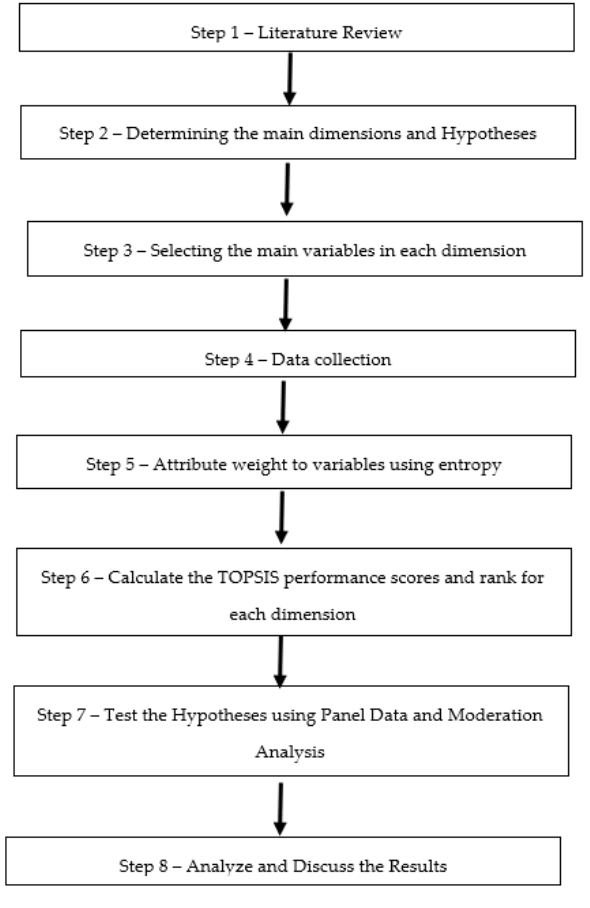
Figure 1. Main steps in the study.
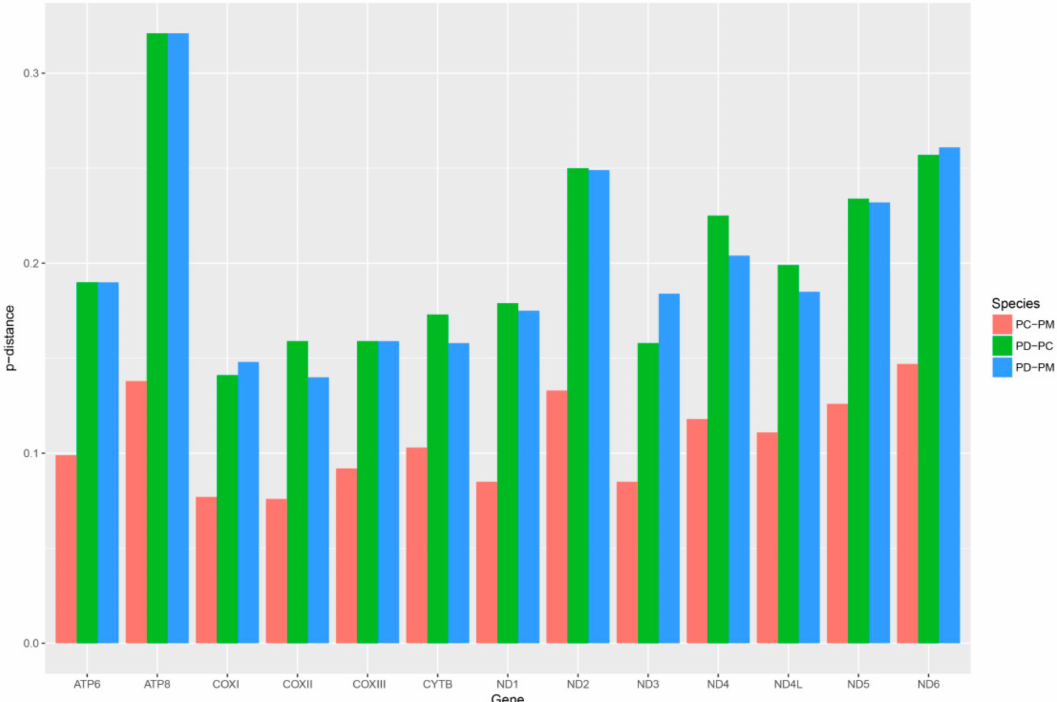
Figure 4. Overall mean p-genetic distances between P. canaliculata , P. diffusa and P. maculate for each of 13 PCG. Values were calculated using the first and second nucleotide positions, the total codon and over the full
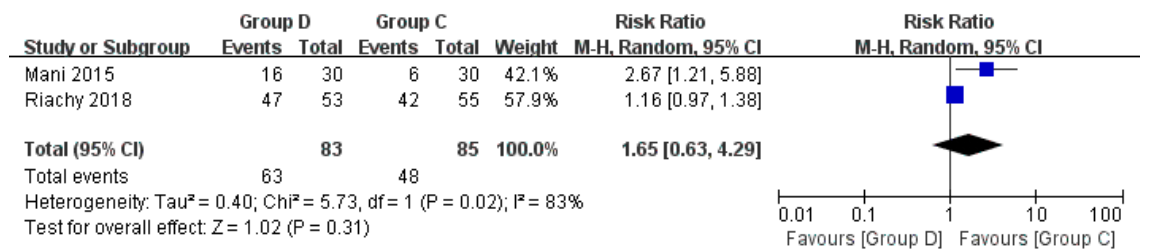
Figure 10. Forest plots comparing the effects of dexmedetomidine and control group on arrhythmia [24,27].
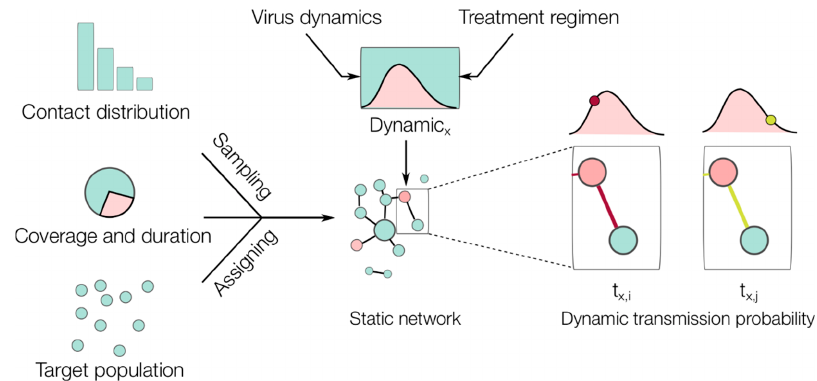
Figure 2. Illustration of the epidemic network model simulations. Based on empirical contact distribution data, the number of contacts (edges) was sampled and assigned to each subject (node). Based on the coverage and duration of the intervention, the nodes were assigned to either taking the drug in the defined period or not. Based on the within-host model, each infected node xth (colored red in the network) will have its own viral dynamics (red area in the dynamic) depending on whether it was already taking the drug at the time of infection or not. The transmission between infected and uninfected nodes (colored blue in the network) was evaluated in every simulation time step (e.g., i and j), during which the transmission probability varied (indicated by the edge’s color intensity) following the infection dynamics of the infected subject under consideration (see Section 2.3, Software and Algorithms, for further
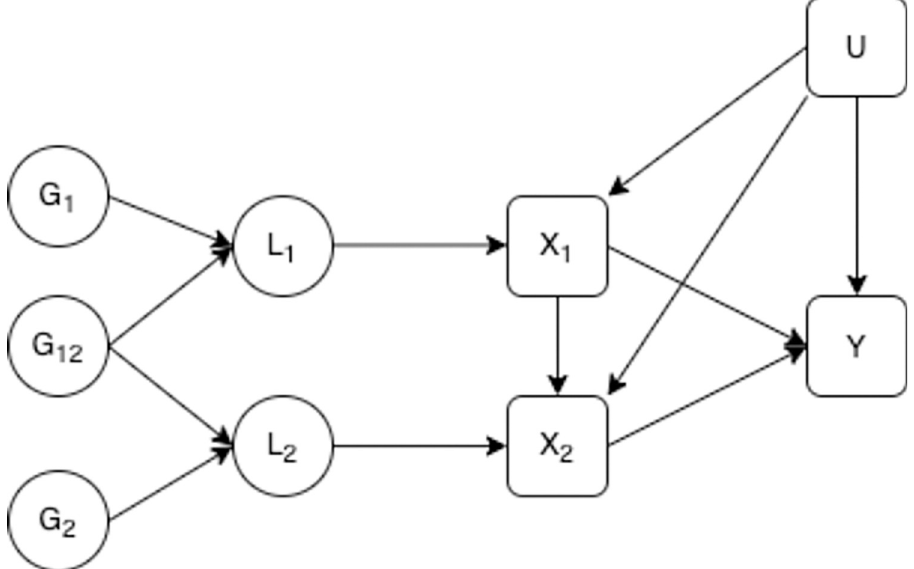
Fig 1. Liability exposure model with two periods of exposure. L 1 is the earlier liability, L 2 is the later liability, G 1 is a set of genetic variants associated with L 1 , G 2 is a set of genetic variants associated with L 2 , G 12 is a set of genetic variants associated with both L 1 and L 2 . X 1 is a measure of the exposure in the early time period X 2 is a measure of the exposure at the second time period, Y is an outcome observed at one time only, U is a set of unobserved confounders of the exposure at each time period and the outcome. X 1 and X 2 are potentially measured with error, error in this measurement is uncorrelated with the genetic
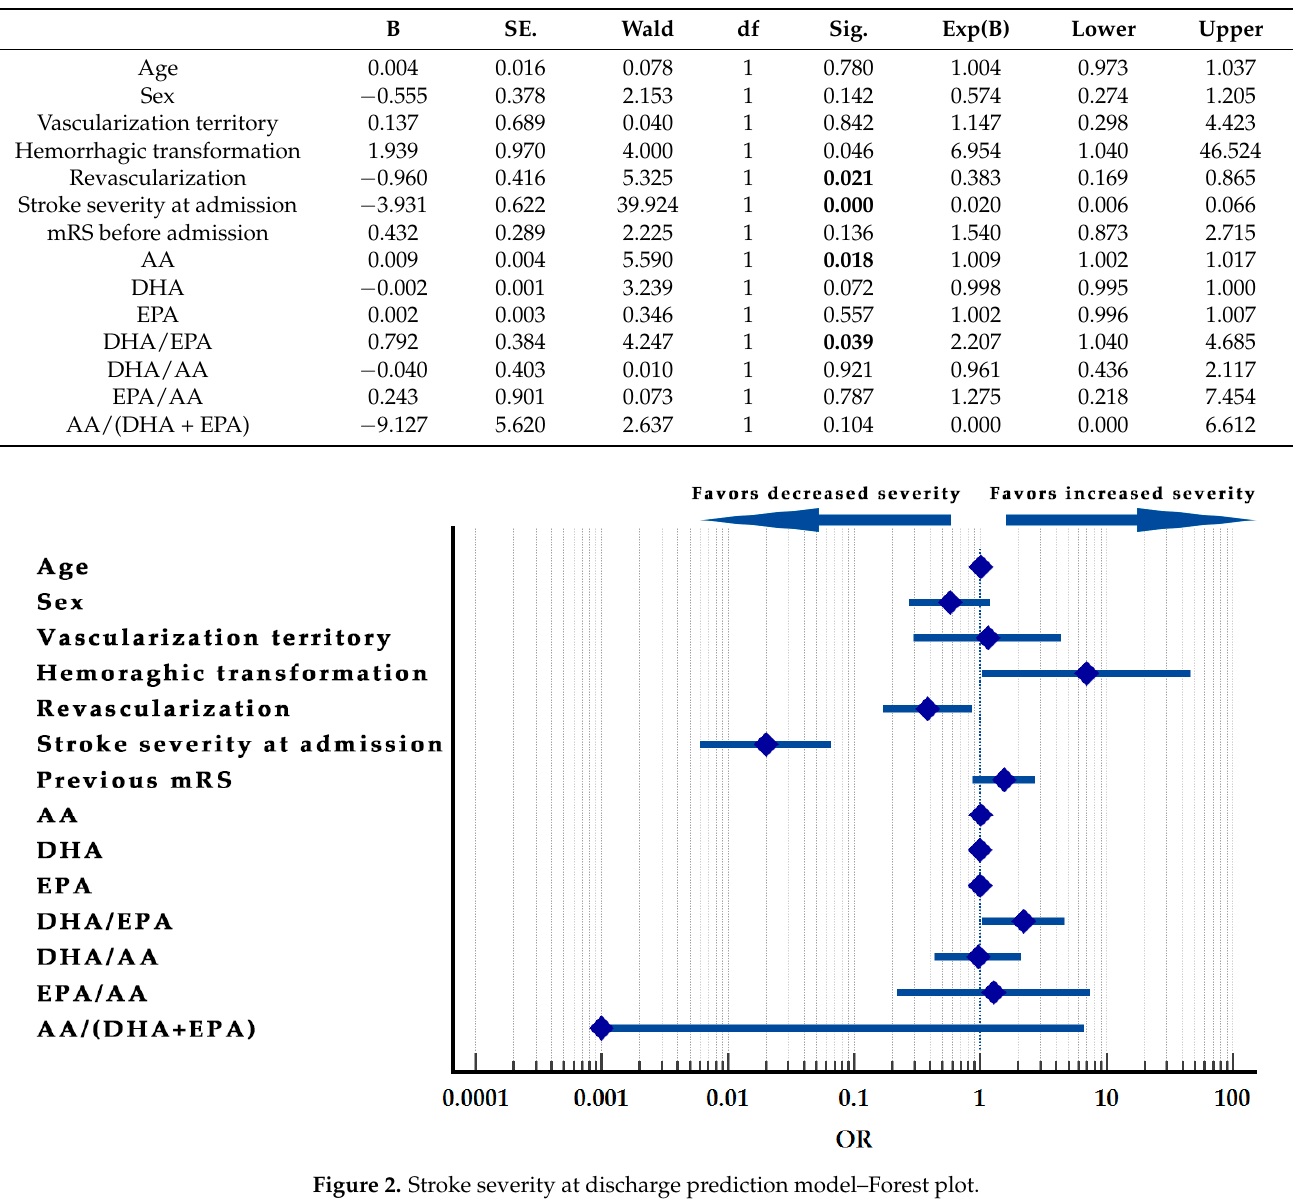
Table 11. Stroke severity at discharge prediction model.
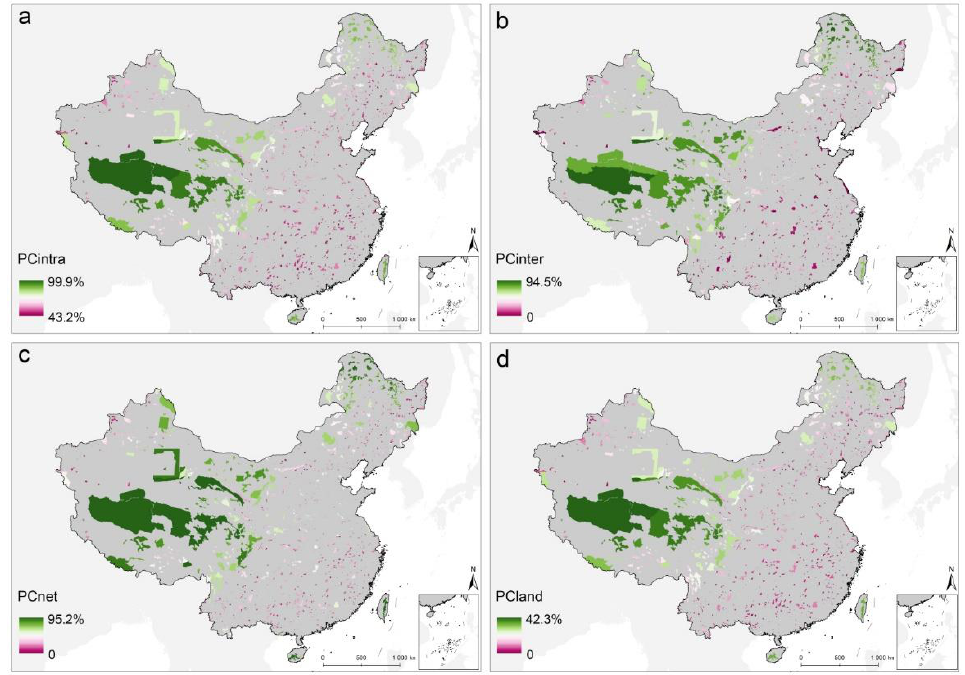
Figure 2. ( a ) Intra-patch connectivity of protected area (PA) patches in China based on PCintra indicator. ( b ) Inter-patch connectivity of PA patches in China based on PCinter indicator. ( c ) Network connectivity of PA patches in China based on PCnet indicator. ( d ) PA-landscape connectivity of PA patches in China based on PCland indicator. Table 1. Connectivity indicators of ecological zones’ PA network.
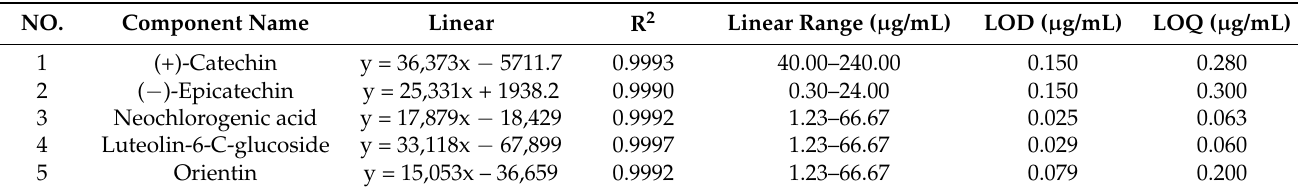
(Table 6). Qualitative and quantitative analyses of target chemical composition in the hairy roots and true roots were performed (Supplementary Materials Figure S4). The (+)-catechin and ( − )-epicatechin contents in the hairy roots were 692.63 ± 127.24 and 163.34 ± 31.86 µ g/g DW, respectively, whereas those in the true roots were 622.52 ± 97.53 and 70.21 ± 25.12 µ g/g DW, respectively (Table 6). The neochlorogenic acid, luteolin-6-C-glucoside, and ori- entin contents in the hairy roots were 45.95 ± 3.46, 209.68 ± 6.03, and 56.82 ± 4.75 µ g/g DW, respectively, which were higher than those in the tuber roots. The neochlorogenic acid, luteolin-6-C-glucoside, and orientin contents in the true roots were15.23 ± 0.38, 185.29 ± 1.19, and 44.06 ± 0.79 µ g/g DW, respectively. This showed that the accumulation of metabolites in the hairy roots and true roots was changed. Table 5. Standard curves, LOD, and LOQ were established by HPLC.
______
* _ASSIGNMENT_:
Recreate the listing above word for word, dropping each picture it contains.

* _REPLY TO THE EXERCISE_:
Figure 1. Main steps in the study.
Figure 4. Overall mean p-genetic distances between P. canaliculata , P. diffusa and P. maculate for each of 13 PCG. Values were calculated using the first and second nucleotide positions, the total codon and over the full
Figure 10. Forest plots comparing the effects of dexmedetomidine and control group on arrhythmia [24,27].
Figure 2. Illustration of the epidemic network model simulations. Based on empirical contact distribution data, the number of contacts (edges) was sampled and assigned to each subject (node). Based on the coverage and duration of the intervention, the nodes were assigned to either taking the drug in the defined period or not. Based on the within-host model, each infected node xth (colored red in the network) will have its own viral dynamics (red area in the dynamic) depending on whether it was already taking the drug at the time of infection or not. The transmission between infected and uninfected nodes (colored blue in the network) was evaluated in every simulation time step (e.g., i and j), during which the transmission probability varied (indicated by the edge’s color intensity) following the infection dynamics of the infected subject under consideration (see Section 2.3, Software and Algorithms, for further
Fig 1. Liability exposure model with two periods of exposure. L 1 is the earlier liability, L 2 is the later liability, G 1 is a set of genetic variants associated with L 1 , G 2 is a set of genetic variants associated with L 2 , G 12 is a set of genetic variants associated with both L 1 and L 2 . X 1 is a measure of the exposure in the early time period X 2 is a measure of the exposure at the second time period, Y is an outcome observed at one time only, U is a set of unobserved confounders of the exposure at each time period and the outcome. X 1 and X 2 are potentially measured with error, error in this measurement is uncorrelated with the genetic
Table 11. Stroke severity at discharge prediction model.
Figure 2. ( a ) Intra-patch connectivity of protected area (PA) patches in China based on PCintra indicator. ( b ) Inter-patch connectivity of PA patches in China based on PCinter indicator. ( c ) Network connectivity of PA patches in China based on PCnet indicator. ( d ) PA-landscape connectivity of PA patches in China based on PCland indicator. Table 1. Connectivity indicators of ecological zones’ PA network.
(Table 6). Qualitative and quantitative analyses of target chemical composition in the hairy roots and true roots were performed (Supplementary Materials Figure S4). The (+)-catechin and ( − )-epicatechin contents in the hairy roots were 692.63 ± 127.24 and 163.34 ± 31.86 µ g/g DW, respectively, whereas those in the true roots were 622.52 ± 97.53 and 70.21 ± 25.12 µ g/g DW, respectively (Table 6). The neochlorogenic acid, luteolin-6-C-glucoside, and ori- entin contents in the hairy roots were 45.95 ± 3.46, 209.68 ± 6.03, and 56.82 ± 4.75 µ g/g DW, respectively, which were higher than those in the tuber roots. The neochlorogenic acid, luteolin-6-C-glucoside, and orientin contents in the true roots were15.23 ± 0.38, 185.29 ± 1.19, and 44.06 ± 0.79 µ g/g DW, respectively. This showed that the accumulation of metabolites in the hairy roots and true roots was changed. Table 5. Standard curves, LOD, and LOQ were established by HPLC.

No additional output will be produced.